* [SUPPLIED TEXT]:
* * * * * * *
Boeheim’s workout facility isn’t as extravagant as James’. Nor is it as public. Nick Giancola, Boeheim’s nephew and a freshman student manager for the men’s basketball team, was hanging out at the Boeheim home and saw his uncle in action. He walked downstairs to the finished basement only to be startled when he saw the most recognizable figure in central New York bent over, practicing Pilates.

Syracuse commit Buddy Boeheim, Jim’s son, remembers waking up early for school at Jamesville-Dewitt High School. As he’d grab his bookbag and head out the door, around 7:30 or 8 a.m., he’d hear his father breathing heavily. The older Boeheim talks about his Pilates routine over dinner, Buddy said, and usually describes how the workouts challenged him.

“It’s inspiring,” Buddy said. “It really works his flexibility and he loves it. I see him hard at work, sweating, breathing hard. It’s no joke.”

Boeheim prefers to perform the exercises with his private trainer, Errin Klein, in the comfort of his own home. His workouts are simple. No music booms through a speaker. It’s just Boeheim, a mat and Klein’s voice dictating his movements for about 50 minutes per session.
* * * * * * *
* [STORED ROWS]:

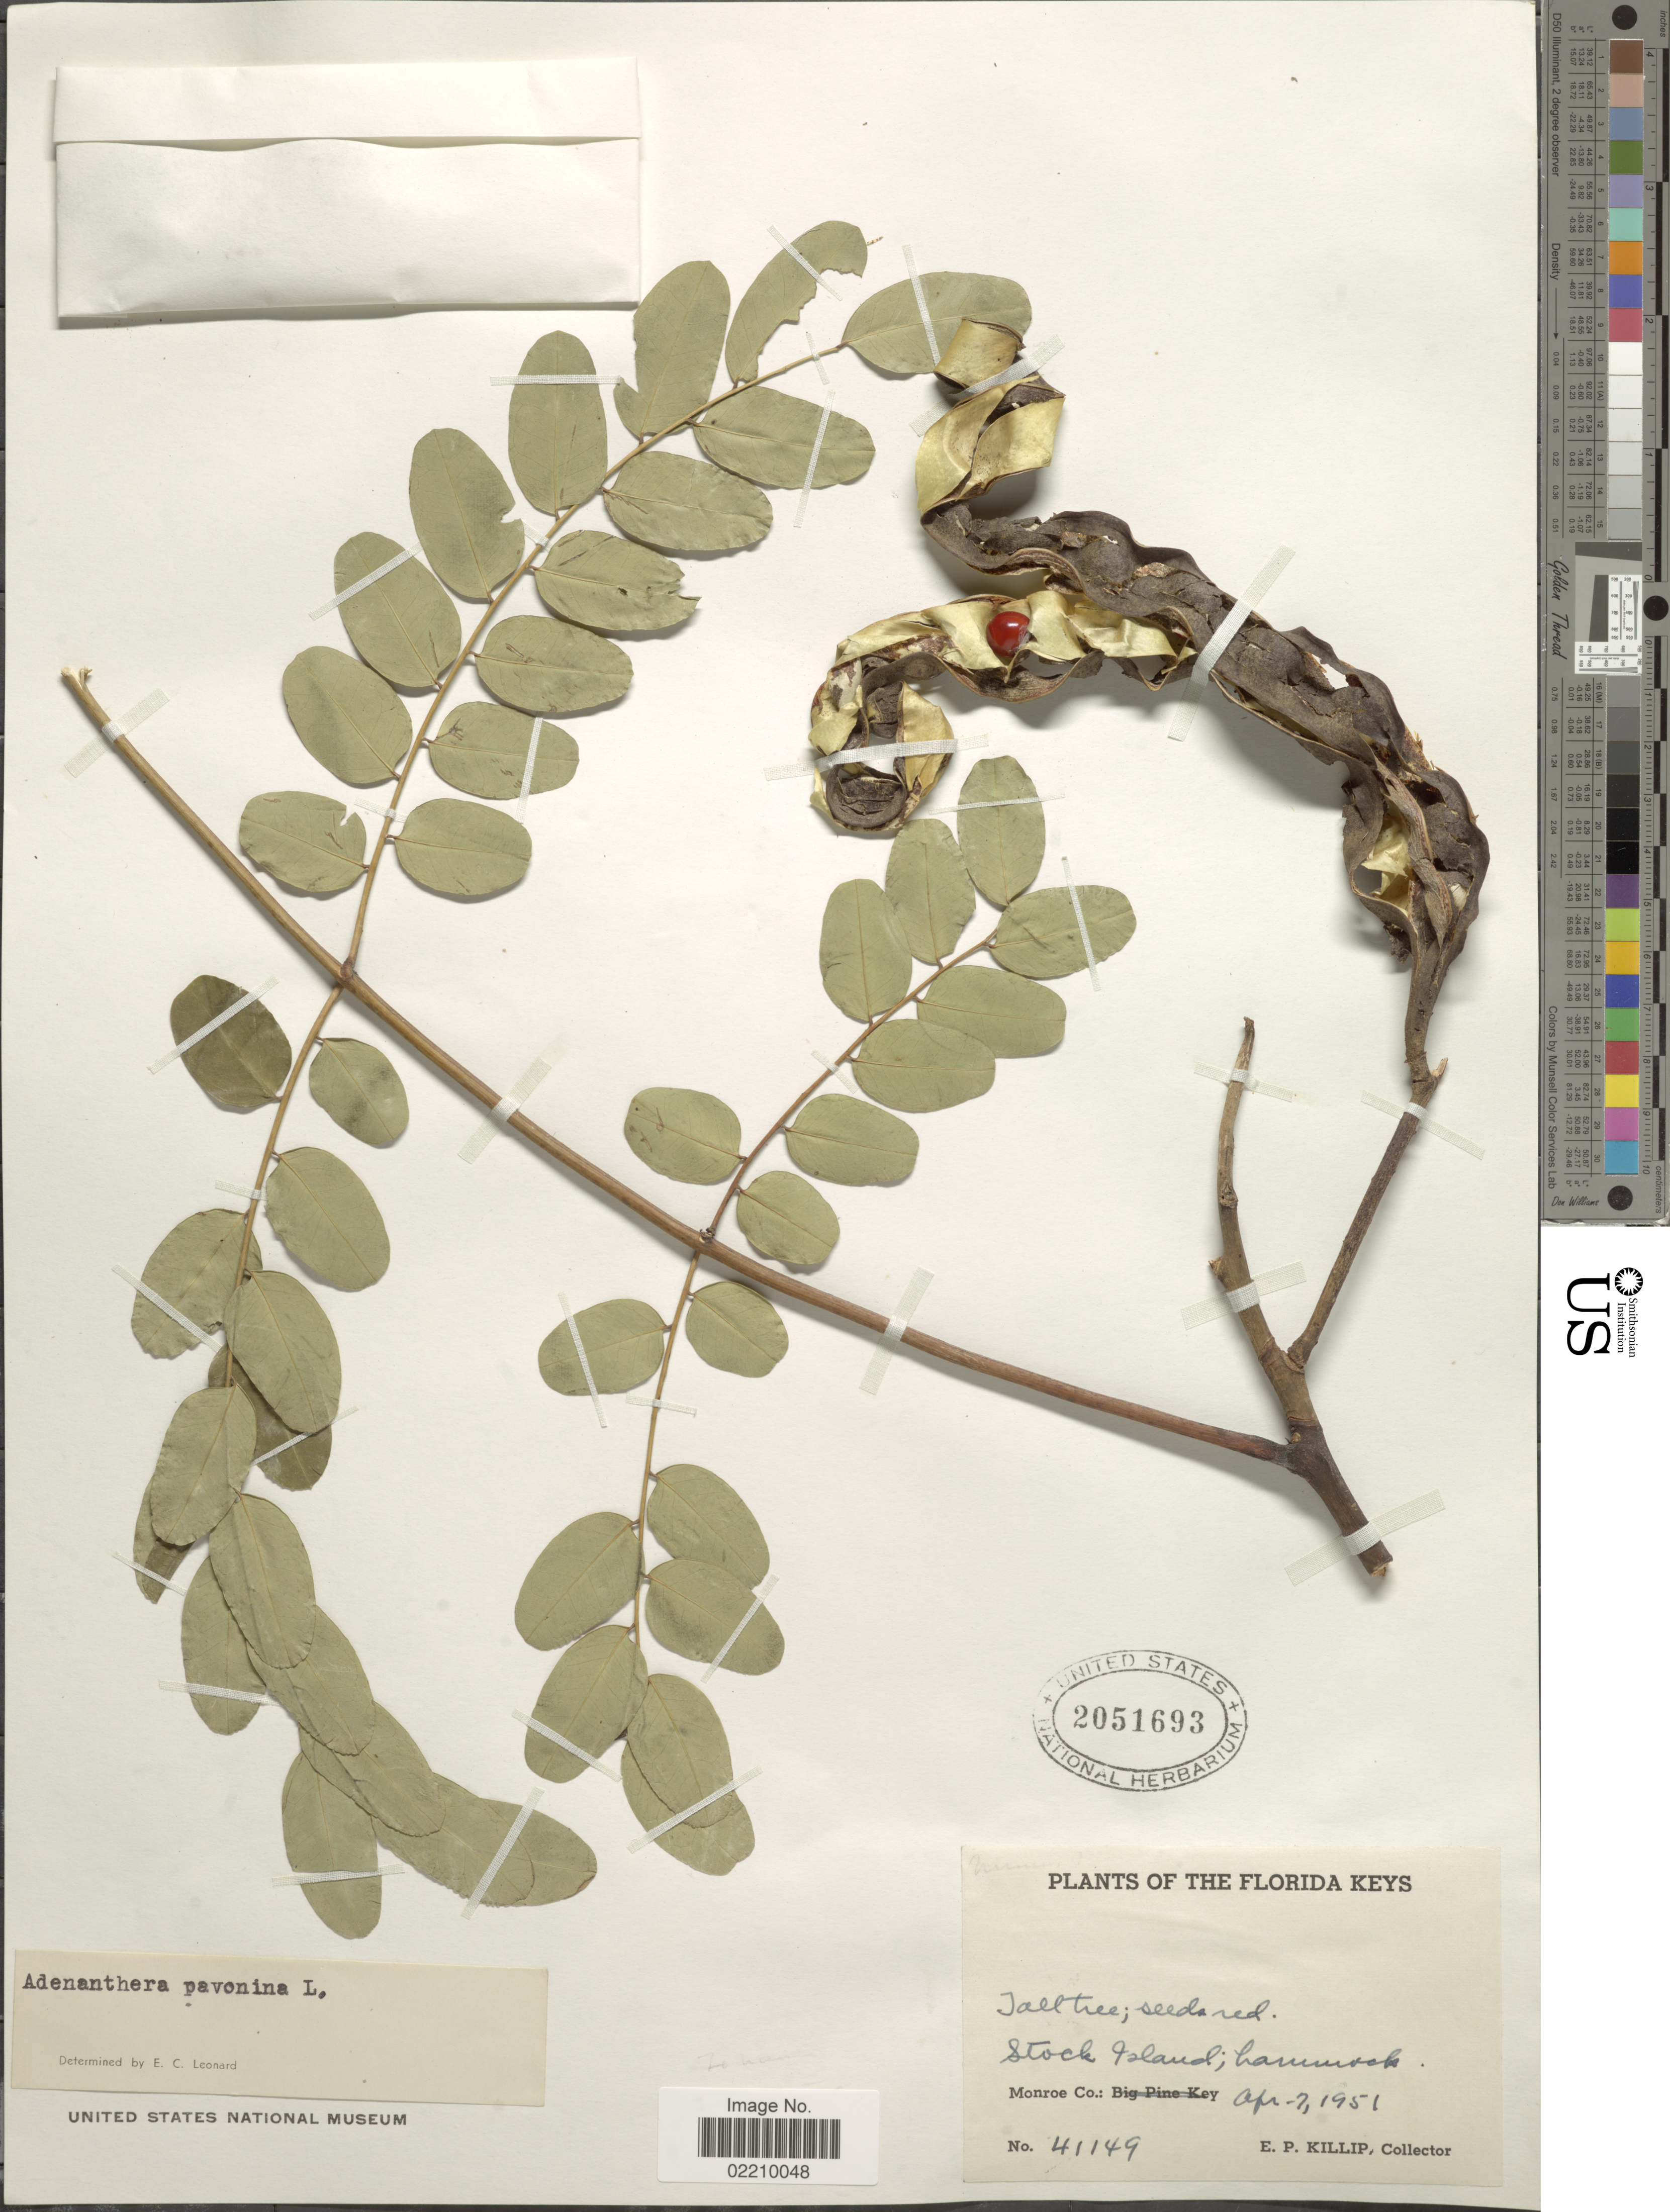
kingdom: Plantae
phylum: Tracheophyta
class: Magnoliopsida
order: Fabales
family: Fabaceae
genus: Adenanthera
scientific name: Adenanthera pavonina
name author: L.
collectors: E. P. Killip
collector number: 41149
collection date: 1951-04-07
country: United States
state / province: Florida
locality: Florida Keys, Monroe Co., Stock Island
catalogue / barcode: US 2051693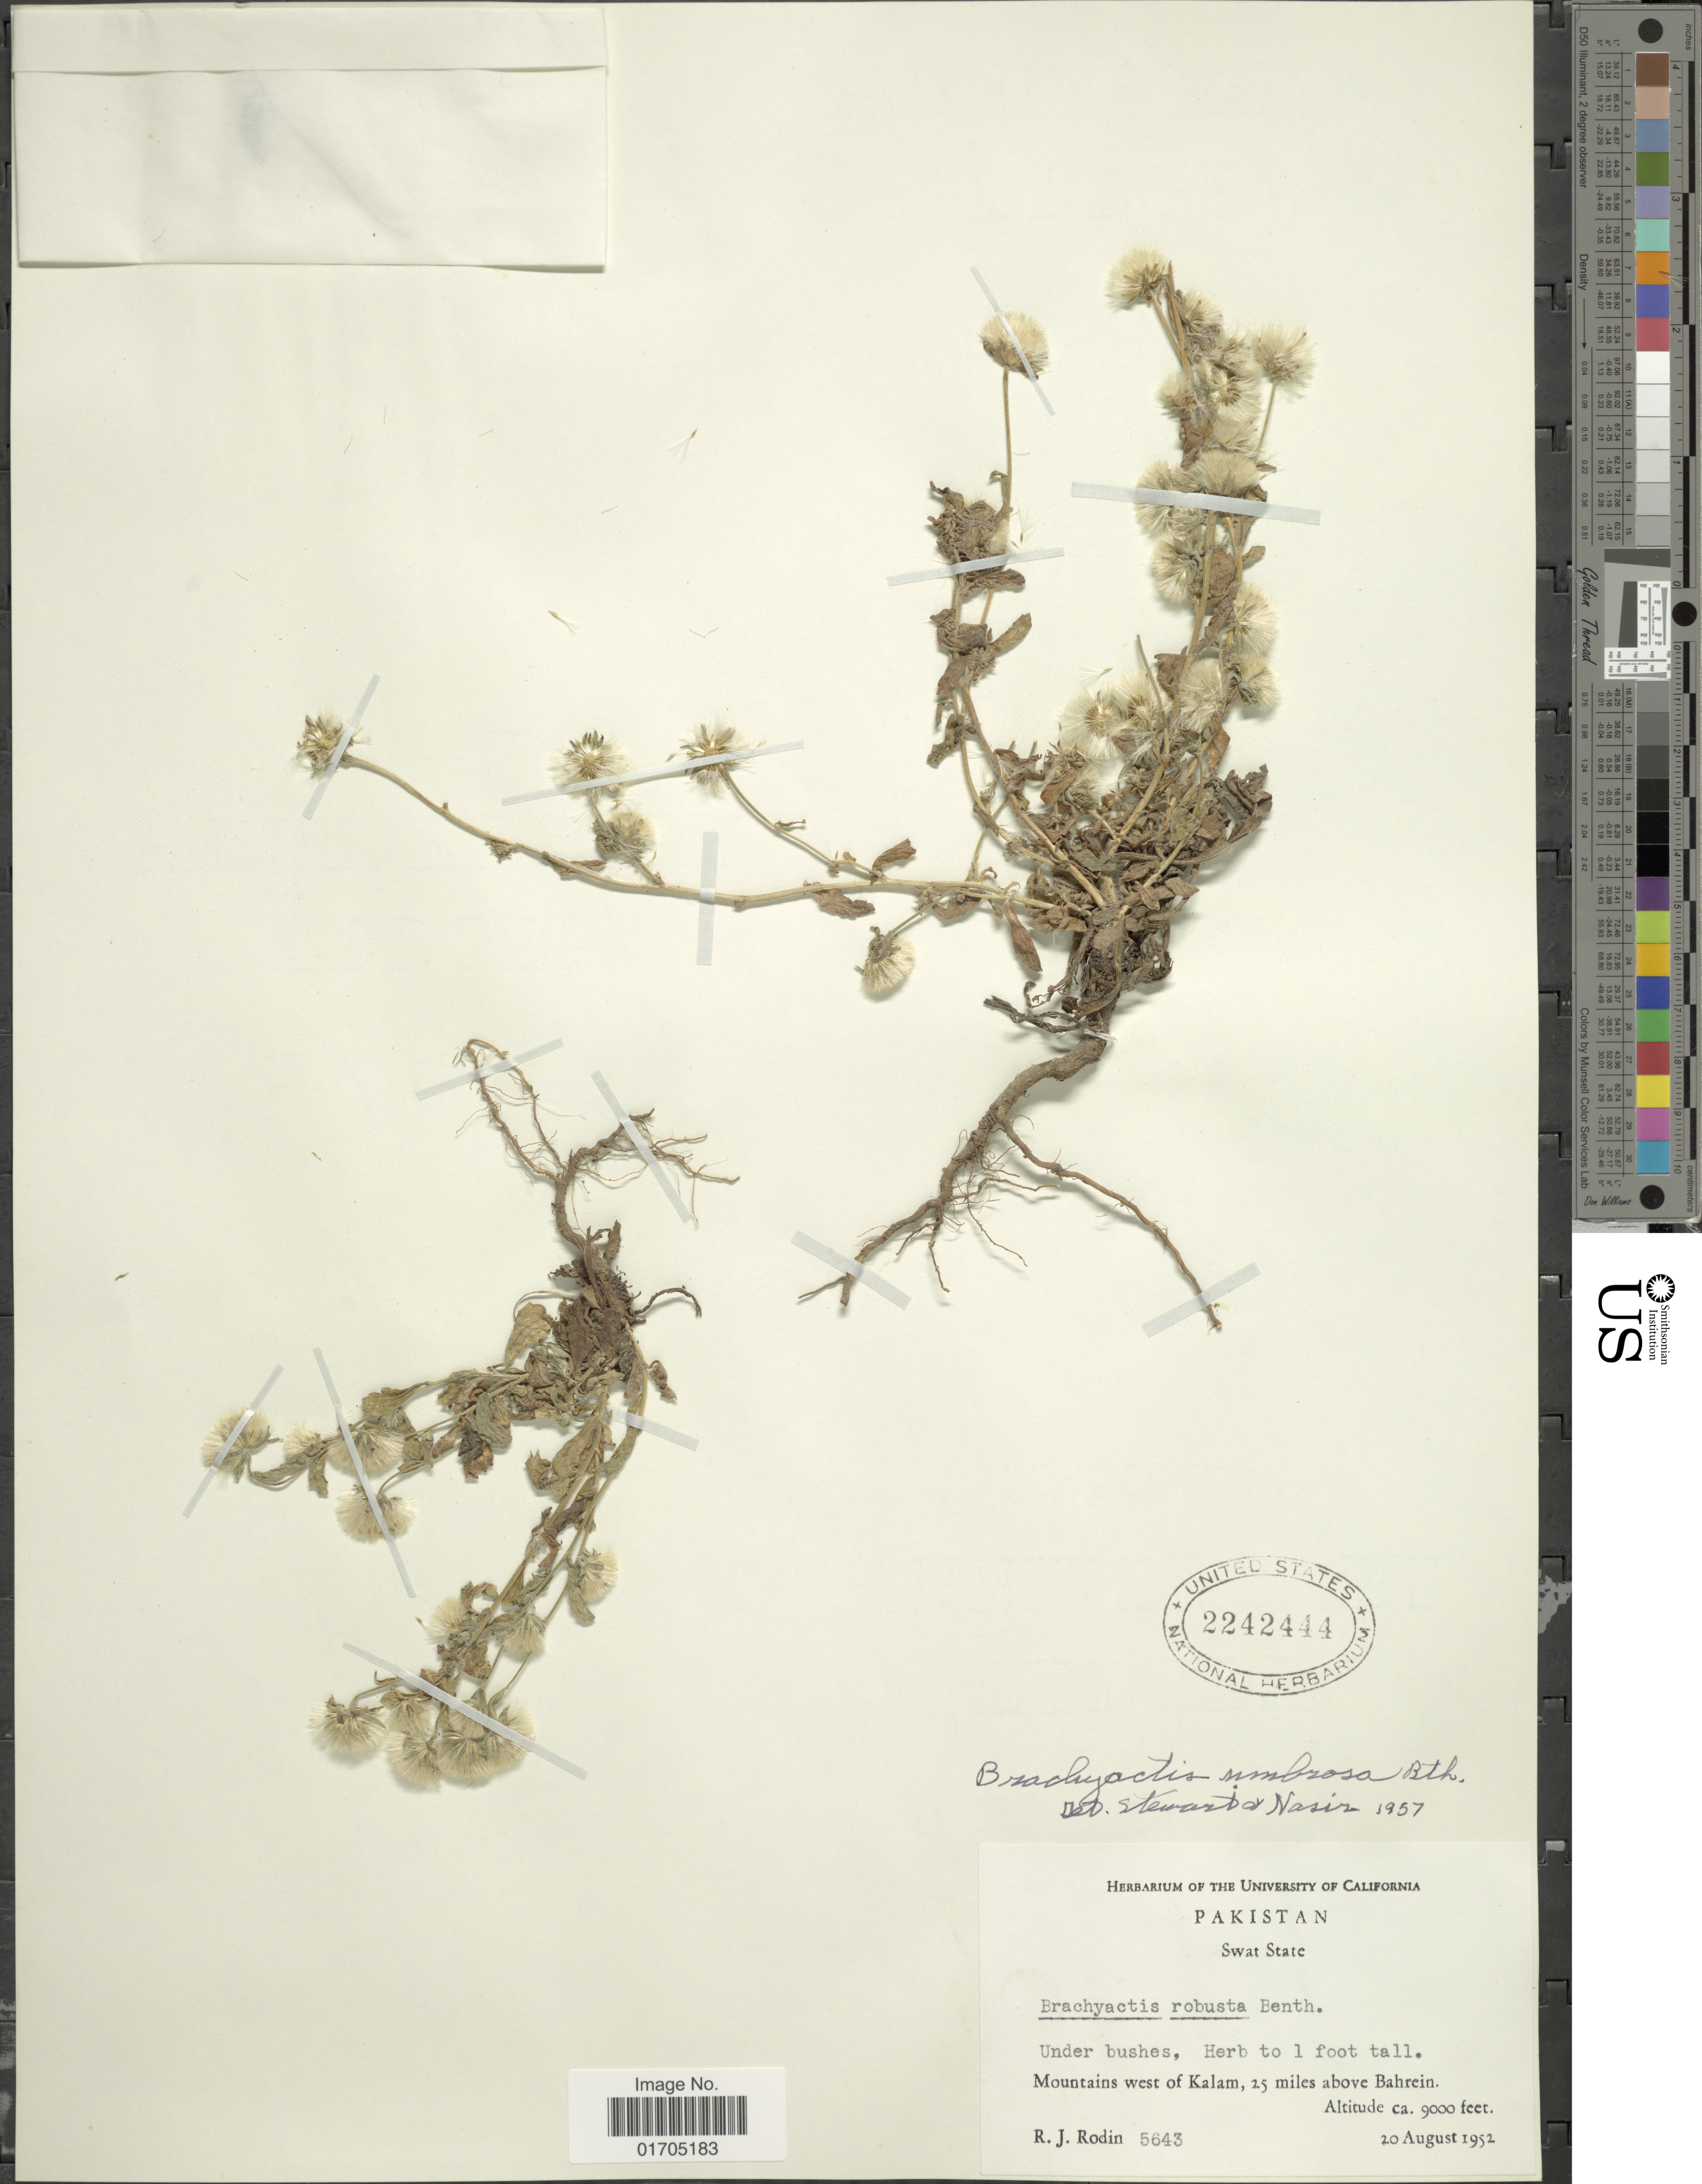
* * * * * * *
* [TASKS TO PERFORM]:
1. In the passage about Boeheim's Pilates routine, about how long does each session with Errin Klein last?
2. Return the part of the passage about Boeheim's Pilates routine that begins at the words "Syracuse commit Buddy" and stops after the words "minutes per session.".

* [COMPLETE ANSWERS]:
1. About 50 minutes per session.

2.
Syracuse commit Buddy Boeheim, Jim’s son, remembers waking up early for school at Jamesville-Dewitt High School. As he’d grab his bookbag and head out the door, around 7:30 or 8 a.m., he’d hear his father breathing heavily. The older Boeheim talks about his Pilates routine over dinner, Buddy said, and usually describes how the workouts challenged him.

“It’s inspiring,” Buddy said. “It really works his flexibility and he loves it. I see him hard at work, sweating, breathing hard. It’s no joke.”

Boeheim prefers to perform the exercises with his private trainer, Errin Klein, in the comfort of his own home. His workouts are simple. No music booms through a speaker. It’s just Boeheim, a mat and Klein’s voice dictating his movements for about 50 minutes per session.